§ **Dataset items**
<<<<
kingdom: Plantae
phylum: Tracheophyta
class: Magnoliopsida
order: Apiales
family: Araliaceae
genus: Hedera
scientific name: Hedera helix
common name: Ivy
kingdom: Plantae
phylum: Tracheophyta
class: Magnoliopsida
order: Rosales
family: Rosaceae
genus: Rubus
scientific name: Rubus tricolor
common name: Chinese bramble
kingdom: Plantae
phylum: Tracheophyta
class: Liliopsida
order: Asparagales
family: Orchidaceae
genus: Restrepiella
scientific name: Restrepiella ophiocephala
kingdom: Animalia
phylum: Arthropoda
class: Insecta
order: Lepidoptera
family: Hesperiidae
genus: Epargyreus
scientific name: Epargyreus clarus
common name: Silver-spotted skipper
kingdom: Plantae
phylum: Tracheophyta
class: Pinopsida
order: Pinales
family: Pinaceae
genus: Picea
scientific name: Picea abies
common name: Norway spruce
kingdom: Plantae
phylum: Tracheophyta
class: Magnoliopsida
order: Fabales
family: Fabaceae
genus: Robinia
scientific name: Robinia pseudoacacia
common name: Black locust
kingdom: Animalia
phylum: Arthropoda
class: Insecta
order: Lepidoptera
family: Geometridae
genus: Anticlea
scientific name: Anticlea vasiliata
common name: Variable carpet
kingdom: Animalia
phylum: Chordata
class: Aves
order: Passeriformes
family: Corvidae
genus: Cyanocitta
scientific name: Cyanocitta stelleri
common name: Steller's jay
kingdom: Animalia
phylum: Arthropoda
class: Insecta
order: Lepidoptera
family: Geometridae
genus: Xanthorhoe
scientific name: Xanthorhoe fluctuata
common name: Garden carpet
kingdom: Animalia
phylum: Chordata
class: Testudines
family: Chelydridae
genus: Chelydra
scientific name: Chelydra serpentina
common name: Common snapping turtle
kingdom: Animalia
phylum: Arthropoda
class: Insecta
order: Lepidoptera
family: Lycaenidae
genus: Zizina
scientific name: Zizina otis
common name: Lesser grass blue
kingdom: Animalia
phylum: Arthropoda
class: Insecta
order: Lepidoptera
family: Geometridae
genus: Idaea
>>>>
§ **SET TASK**
Can you print every line of all the items above, word for word and unchanged?

§ **TASK RESPONSE**
kingdom: Plantae
phylum: Tracheophyta
class: Magnoliopsida
order: Apiales
family: Araliaceae
genus: Hedera
scientific name: Hedera helix
common name: Ivy
kingdom: Plantae
phylum: Tracheophyta
class: Magnoliopsida
order: Rosales
family: Rosaceae
genus: Rubus
scientific name: Rubus tricolor
common name: Chinese bramble
kingdom: Plantae
phylum: Tracheophyta
class: Liliopsida
order: Asparagales
family: Orchidaceae
genus: Restrepiella
scientific name: Restrepiella ophiocephala
kingdom: Animalia
phylum: Arthropoda
class: Insecta
order: Lepidoptera
family: Hesperiidae
genus: Epargyreus
scientific name: Epargyreus clarus
common name: Silver-spotted skipper
kingdom: Plantae
phylum: Tracheophyta
class: Pinopsida
order: Pinales
family: Pinaceae
genus: Picea
scientific name: Picea abies
common name: Norway spruce
kingdom: Plantae
phylum: Tracheophyta
class: Magnoliopsida
order: Fabales
family: Fabaceae
genus: Robinia
scientific name: Robinia pseudoacacia
common name: Black locust
kingdom: Animalia
phylum: Arthropoda
class: Insecta
order: Lepidoptera
family: Geometridae
genus: Anticlea
scientific name: Anticlea vasiliata
common name: Variable carpet
kingdom: Animalia
phylum: Chordata
class: Aves
order: Passeriformes
family: Corvidae
genus: Cyanocitta
scientific name: Cyanocitta stelleri
common name: Steller's jay
kingdom: Animalia
phylum: Arthropoda
class: Insecta
order: Lepidoptera
family: Geometridae
genus: Xanthorhoe
scientific name: Xanthorhoe fluctuata
common name: Garden carpet
kingdom: Animalia
phylum: Chordata
class: Testudines
family: Chelydridae
genus: Chelydra
scientific name: Chelydra serpentina
common name: Common snapping turtle
kingdom: Animalia
phylum: Arthropoda
class: Insecta
order: Lepidoptera
family: Lycaenidae
genus: Zizina
scientific name: Zizina otis
common name: Lesser grass blue
kingdom: Animalia
phylum: Arthropoda
class: Insecta
order: Lepidoptera
family: Geometridae
genus: Idaea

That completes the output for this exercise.